Die Mehrheit der dokumentierten Vorfälle (etwa 75 %) ereignete sich online, etwa in sozialen Medien, Kommentarspalten oder per E-Mail. Doch auch im öffentlichen Raum, an Arbeitsplätzen und in Bildungseinrichtungen kam es zu einer Vielzahl an diskriminierenden oder gewaltvollen Handlungen.
Offline-Fälle: Beleidigungen, Ungleichbehandlung und struktureller Rassismus
Von den gemeldeten Offline-Fällen betrafen unter anderem :
- 19,9 % Beleidigungen im öffentlichen oder beruflichen Umfeld
- 19,4 % Ungleichbehandlung, z. B. in Bildungseinrichtungen, im Arbeitsumfeld oder im Gesundheitsbereich
Besonders muslimische Frauen berichteten von rassistischen Abwertungen in Arztpraxen oder Kliniken – sie wurden häufig auf ihr Äußeres reduziert oder nicht ernst genommen. Auch muslimische Ärzt:innen erlebten strukturelle Abwertung ihrer fachlichen Kompetenz.
Weitere dokumentierte Vorfallskategorien:
- 13,3 % Verbreitung von Hass (z. B. gezielte Hassnachrichten an muslimische Organisationen)
- 9,3 % Polizeigewalt
- 8,8 % Gefährliche Drohung
- 7,7 % Vandalismus und Beschmierungen
- 2,8 % physische Übergriffe
Ein Drittel der Vorfälle ereignete sich im öffentlichen Raum – Frauen berichteten dabei unter anderem von Bespucken, Beleidigungen und Bedrohungen.
Zehn Jahre Dokumentationsarbeit: Wissen schaffen, Sichtbarkeit stärken
Seit ihrer Gründung hat die Dokustelle über 9.000 Fälle dokumentiert – ein eindrucksvolles und zugleich bedrückendes Zeugnis des tief verankerten antimuslimischen Rassismus in Österreich.
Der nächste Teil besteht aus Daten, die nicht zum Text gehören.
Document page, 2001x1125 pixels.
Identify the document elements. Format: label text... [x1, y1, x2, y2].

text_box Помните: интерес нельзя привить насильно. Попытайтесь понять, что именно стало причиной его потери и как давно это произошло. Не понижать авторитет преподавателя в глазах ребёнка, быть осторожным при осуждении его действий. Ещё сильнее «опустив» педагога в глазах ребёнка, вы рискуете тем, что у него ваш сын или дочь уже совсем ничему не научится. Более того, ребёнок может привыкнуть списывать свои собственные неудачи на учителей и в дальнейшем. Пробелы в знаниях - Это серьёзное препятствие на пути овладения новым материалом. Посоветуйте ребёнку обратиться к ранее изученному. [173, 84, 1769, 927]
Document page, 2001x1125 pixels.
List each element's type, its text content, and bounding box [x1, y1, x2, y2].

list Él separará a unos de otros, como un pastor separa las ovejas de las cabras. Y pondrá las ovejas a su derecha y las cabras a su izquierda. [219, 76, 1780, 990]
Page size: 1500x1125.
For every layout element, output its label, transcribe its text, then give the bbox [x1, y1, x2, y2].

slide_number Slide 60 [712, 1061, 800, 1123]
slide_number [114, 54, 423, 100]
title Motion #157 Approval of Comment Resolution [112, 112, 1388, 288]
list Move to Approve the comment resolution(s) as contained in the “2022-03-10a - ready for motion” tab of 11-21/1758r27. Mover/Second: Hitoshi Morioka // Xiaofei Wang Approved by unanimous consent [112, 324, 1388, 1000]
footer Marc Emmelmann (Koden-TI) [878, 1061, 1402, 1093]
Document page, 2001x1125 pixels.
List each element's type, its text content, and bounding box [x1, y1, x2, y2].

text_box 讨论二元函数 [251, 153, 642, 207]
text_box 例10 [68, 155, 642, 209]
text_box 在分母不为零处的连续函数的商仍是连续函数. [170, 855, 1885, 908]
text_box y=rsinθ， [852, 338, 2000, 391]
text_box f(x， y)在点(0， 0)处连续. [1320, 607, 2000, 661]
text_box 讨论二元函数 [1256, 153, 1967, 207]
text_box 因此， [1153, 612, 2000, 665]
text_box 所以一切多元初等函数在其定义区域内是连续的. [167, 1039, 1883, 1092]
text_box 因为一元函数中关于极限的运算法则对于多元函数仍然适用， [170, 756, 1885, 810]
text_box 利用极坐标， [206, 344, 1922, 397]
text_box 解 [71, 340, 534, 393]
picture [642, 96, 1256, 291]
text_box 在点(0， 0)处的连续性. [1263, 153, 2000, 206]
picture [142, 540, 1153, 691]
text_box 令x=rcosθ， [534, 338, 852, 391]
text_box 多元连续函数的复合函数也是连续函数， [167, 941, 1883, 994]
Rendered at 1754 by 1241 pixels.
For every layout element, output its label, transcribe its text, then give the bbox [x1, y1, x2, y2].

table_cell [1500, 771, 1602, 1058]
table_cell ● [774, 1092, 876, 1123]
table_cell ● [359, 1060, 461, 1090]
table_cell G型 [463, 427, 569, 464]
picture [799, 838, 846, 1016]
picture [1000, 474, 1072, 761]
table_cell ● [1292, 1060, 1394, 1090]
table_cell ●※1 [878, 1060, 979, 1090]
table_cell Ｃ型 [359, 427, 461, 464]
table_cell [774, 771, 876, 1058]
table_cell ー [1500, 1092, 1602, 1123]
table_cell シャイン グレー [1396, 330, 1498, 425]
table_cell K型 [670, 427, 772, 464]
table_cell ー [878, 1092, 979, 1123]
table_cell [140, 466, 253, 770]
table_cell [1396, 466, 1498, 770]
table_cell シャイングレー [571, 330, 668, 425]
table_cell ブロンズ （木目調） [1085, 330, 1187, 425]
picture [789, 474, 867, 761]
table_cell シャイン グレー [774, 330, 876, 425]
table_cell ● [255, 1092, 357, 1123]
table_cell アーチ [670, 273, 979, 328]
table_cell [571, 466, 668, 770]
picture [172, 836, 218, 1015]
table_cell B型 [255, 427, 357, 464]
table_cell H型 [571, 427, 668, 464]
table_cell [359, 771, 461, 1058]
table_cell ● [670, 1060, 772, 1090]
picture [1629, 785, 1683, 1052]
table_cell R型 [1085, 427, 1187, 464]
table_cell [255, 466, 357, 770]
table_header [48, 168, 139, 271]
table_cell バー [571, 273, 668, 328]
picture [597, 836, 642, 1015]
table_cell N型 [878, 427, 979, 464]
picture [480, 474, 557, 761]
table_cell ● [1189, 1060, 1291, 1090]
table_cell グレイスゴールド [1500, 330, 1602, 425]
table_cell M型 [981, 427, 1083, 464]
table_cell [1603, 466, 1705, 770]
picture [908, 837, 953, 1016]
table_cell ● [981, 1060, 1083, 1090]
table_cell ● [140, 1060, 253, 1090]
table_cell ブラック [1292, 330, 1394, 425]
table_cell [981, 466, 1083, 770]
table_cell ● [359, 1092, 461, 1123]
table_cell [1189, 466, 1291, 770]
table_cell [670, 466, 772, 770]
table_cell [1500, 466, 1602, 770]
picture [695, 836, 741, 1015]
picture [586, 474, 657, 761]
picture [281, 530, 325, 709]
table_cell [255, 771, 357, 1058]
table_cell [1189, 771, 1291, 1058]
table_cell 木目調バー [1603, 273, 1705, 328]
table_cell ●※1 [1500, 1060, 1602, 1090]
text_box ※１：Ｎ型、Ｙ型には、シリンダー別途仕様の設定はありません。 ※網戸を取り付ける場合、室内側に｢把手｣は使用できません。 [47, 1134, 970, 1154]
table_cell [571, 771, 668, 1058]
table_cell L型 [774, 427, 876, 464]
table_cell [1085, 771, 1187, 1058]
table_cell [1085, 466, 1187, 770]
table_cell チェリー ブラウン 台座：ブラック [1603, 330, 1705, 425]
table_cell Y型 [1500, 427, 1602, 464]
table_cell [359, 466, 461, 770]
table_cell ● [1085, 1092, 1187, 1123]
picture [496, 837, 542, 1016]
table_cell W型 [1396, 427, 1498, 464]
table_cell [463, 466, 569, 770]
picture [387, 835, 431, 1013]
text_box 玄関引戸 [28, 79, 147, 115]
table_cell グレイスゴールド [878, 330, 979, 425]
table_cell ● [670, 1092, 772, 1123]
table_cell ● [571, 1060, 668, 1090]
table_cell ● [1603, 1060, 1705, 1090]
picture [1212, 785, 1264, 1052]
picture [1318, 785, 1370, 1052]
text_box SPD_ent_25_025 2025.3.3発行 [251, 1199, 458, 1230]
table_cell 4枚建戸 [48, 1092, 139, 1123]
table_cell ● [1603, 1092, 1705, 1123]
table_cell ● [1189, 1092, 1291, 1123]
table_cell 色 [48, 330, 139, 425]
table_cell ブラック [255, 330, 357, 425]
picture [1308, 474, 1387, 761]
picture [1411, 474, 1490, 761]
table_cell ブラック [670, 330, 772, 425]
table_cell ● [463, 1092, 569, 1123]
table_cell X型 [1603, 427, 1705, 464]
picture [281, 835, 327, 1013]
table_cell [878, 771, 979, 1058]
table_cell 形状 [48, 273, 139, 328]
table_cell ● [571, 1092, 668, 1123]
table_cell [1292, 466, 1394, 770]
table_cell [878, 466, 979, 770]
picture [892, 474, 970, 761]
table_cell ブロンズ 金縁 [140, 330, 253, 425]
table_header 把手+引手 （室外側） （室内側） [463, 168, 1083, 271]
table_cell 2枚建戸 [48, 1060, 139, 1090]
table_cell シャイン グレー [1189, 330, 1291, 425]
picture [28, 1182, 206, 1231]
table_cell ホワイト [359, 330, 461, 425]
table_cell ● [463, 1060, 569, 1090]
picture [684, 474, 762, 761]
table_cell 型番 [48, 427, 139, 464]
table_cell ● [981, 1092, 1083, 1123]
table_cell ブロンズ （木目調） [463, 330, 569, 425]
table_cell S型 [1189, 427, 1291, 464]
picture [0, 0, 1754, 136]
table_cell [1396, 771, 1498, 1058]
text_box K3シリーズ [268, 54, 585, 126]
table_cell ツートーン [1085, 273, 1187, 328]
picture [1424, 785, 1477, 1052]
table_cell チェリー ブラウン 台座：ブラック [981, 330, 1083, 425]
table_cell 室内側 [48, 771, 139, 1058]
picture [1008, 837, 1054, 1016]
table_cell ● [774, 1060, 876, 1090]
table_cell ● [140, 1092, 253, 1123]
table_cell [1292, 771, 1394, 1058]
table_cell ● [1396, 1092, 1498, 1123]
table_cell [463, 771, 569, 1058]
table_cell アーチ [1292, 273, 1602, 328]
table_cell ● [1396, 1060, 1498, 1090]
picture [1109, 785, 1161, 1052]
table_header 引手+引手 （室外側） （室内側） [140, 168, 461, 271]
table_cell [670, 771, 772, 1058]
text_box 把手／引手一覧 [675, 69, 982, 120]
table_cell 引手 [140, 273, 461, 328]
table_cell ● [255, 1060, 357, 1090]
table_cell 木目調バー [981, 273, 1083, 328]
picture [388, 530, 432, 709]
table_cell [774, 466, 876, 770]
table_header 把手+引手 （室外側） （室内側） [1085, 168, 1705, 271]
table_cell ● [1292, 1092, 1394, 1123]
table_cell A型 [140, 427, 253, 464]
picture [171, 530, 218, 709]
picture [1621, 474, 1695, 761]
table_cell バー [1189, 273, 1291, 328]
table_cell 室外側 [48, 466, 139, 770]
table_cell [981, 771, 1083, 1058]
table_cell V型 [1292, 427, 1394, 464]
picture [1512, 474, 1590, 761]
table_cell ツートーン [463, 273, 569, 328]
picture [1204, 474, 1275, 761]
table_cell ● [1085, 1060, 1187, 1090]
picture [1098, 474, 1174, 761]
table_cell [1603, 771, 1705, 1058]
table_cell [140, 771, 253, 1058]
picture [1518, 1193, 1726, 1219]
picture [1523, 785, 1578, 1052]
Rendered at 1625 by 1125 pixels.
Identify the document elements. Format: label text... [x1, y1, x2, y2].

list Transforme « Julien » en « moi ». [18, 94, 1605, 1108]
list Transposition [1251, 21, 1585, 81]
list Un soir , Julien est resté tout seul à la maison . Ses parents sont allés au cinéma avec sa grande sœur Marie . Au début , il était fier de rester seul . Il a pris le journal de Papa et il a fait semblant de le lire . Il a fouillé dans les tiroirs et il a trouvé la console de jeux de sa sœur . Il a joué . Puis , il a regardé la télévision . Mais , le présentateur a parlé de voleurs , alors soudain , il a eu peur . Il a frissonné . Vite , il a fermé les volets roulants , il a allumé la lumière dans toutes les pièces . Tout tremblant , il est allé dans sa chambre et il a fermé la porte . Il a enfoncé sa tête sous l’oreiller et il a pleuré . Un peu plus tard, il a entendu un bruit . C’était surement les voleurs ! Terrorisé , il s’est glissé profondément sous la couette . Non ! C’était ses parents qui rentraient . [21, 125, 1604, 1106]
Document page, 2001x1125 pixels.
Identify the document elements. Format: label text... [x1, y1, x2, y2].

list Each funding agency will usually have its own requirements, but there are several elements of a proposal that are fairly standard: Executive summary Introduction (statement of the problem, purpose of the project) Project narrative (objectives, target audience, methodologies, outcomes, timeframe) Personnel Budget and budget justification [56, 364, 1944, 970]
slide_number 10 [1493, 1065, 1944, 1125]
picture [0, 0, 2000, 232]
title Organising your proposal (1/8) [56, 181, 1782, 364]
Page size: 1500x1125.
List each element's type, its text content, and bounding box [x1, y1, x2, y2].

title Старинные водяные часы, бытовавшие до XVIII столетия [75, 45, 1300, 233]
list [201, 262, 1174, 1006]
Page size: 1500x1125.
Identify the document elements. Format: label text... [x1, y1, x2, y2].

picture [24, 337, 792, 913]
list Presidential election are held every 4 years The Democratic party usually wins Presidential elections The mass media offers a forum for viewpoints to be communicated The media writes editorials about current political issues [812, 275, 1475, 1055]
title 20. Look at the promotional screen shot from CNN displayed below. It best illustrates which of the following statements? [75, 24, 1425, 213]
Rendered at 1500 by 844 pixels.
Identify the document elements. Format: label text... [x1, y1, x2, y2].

Ihre Arbeit geht jedoch weit über reine Dokumentation hinaus: Sie vermittelt Wissen, stärkt Betroffene und hinterfragt dominante gesellschaftliche Narrative, die Muslim:innen immer wieder unter Generalverdacht stellen.
Warum jede Meldung zählt – und wie sie erfolgen kann
Die Dokustelle ist auf die Meldung von Vorfällen durch Betroffene und Zeug:innen angewiesen. Denn nur durch Sichtbarmachung können Missstände erkannt und strukturell bekämpft werden. Meldungen können anonym oder namentlich erfolgen – über folgende Kanäle:
- Telefonisch
- Per E-Mail
- Über das Online-Formular auf www.dokustelle.at
- Über Social Media (z. B. via Instagram)
Jeder Fall wird ernst genommen. In einem ersten Gespräch bietet die Dokustelle psychosoziale Unterstützung, begleitet Betroffene durch nächste Schritte und leitet bei Bedarf an spezialisierte Beratungsstellen weiter.
Die Rolle der IGGÖ: Zugang, Vernetzung und Empowerment
Die Islamische Glaubensgemeinschaft in Österreich (IGGÖ) arbeitet seit Jahren eng mit der Dokustelle zusammen – als institutionelle Partnerin, als Vermittlerin und als Sprachrohr für betroffene Gemeinden.
Durch ihre landesweite Präsenz in Moscheen und religiösen Gemeinden schafft die IGGÖ wichtige Zugänge zu jenen, die Diskriminierung erleben, aber sich selten an offizielle Stellen wenden. Dabei unterstützt die IGGÖ:
- Aktive Bekanntmachung der Dokustelle in den Gemeinden
- Sensibilisierungs- und Empowerment-Workshops gegen antimuslimischen Rassismus
- Fortbildungen für Imame, Gemeindevorstände und islamische Lehrkräfte
- Gemeinsame Veranstaltungen
Die IGGÖ sieht es als ihre Pflicht, Vertrauensräume zu schaffen, in denen Betroffene über ihre Erfahrungen sprechen können – ohne Angst, nicht ernst genommen oder instrumentalisiert zu werden. Denn Sichtbarkeit beginnt mit Zuhören.
Zehn Jahre: ein Auftrag für die Zukunft
Die 10-jährige Existenz der Dokustelle Österreich ist Ausdruck jahrelanger Kämpfe gegen rassistische Strukturen – von Organisationen, Einzelpersonen und Communities, deren Stimmen zu oft überhört wurden.
Die IGGÖ dankt der Dokustelle für ihren unermüdlichen Einsatz und bekräftigt:
Der Kampf gegen antimuslimischen Rassismus ist eine gesamtgesellschaftliche Aufgabe. Wir stehen an der Seite der Betroffenen – für eine gerechtere, solidarische und diskriminierungsfreie Gesellschaft.